» Exercise goal: From the line with "For each pixel u v, give camera depth d (m)." through the line with "407 176 18.30", inclusive, return each line of the data below exactly and leave the rest out.

» Dataset records:
● ● ● ● ● ● ●

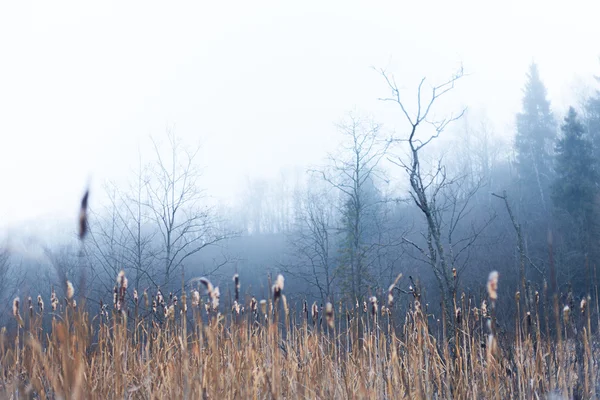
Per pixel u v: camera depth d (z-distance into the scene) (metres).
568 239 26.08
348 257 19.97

● ● ● ● ● ● ●

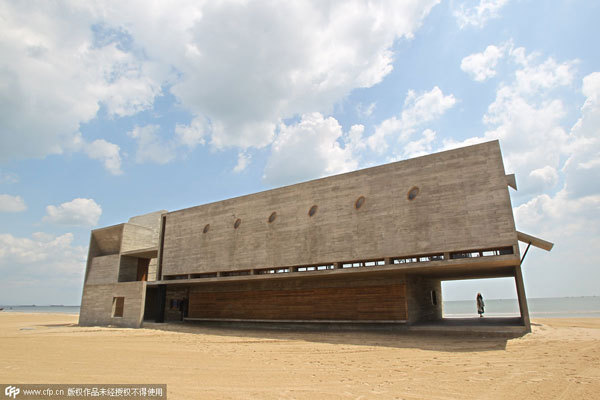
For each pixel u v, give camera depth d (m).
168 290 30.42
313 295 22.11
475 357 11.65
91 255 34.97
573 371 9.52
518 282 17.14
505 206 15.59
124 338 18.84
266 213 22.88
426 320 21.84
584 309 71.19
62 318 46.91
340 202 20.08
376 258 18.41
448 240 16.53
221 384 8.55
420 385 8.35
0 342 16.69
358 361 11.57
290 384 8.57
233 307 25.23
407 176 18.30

● ● ● ● ● ● ●

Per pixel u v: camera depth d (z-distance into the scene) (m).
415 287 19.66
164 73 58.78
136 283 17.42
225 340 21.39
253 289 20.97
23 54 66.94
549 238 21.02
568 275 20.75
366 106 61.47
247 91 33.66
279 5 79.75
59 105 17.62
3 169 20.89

● ● ● ● ● ● ●

» Answer:
For each pixel u v, give camera depth d (m).
168 290 30.42
313 295 22.11
475 357 11.65
91 255 34.97
573 371 9.52
518 282 17.14
505 206 15.59
124 338 18.84
266 213 22.88
426 320 21.84
584 309 71.19
62 318 46.91
340 202 20.08
376 258 18.41
448 240 16.53
221 384 8.55
420 385 8.35
0 342 16.69
358 361 11.57
290 384 8.57
233 307 25.23
407 176 18.30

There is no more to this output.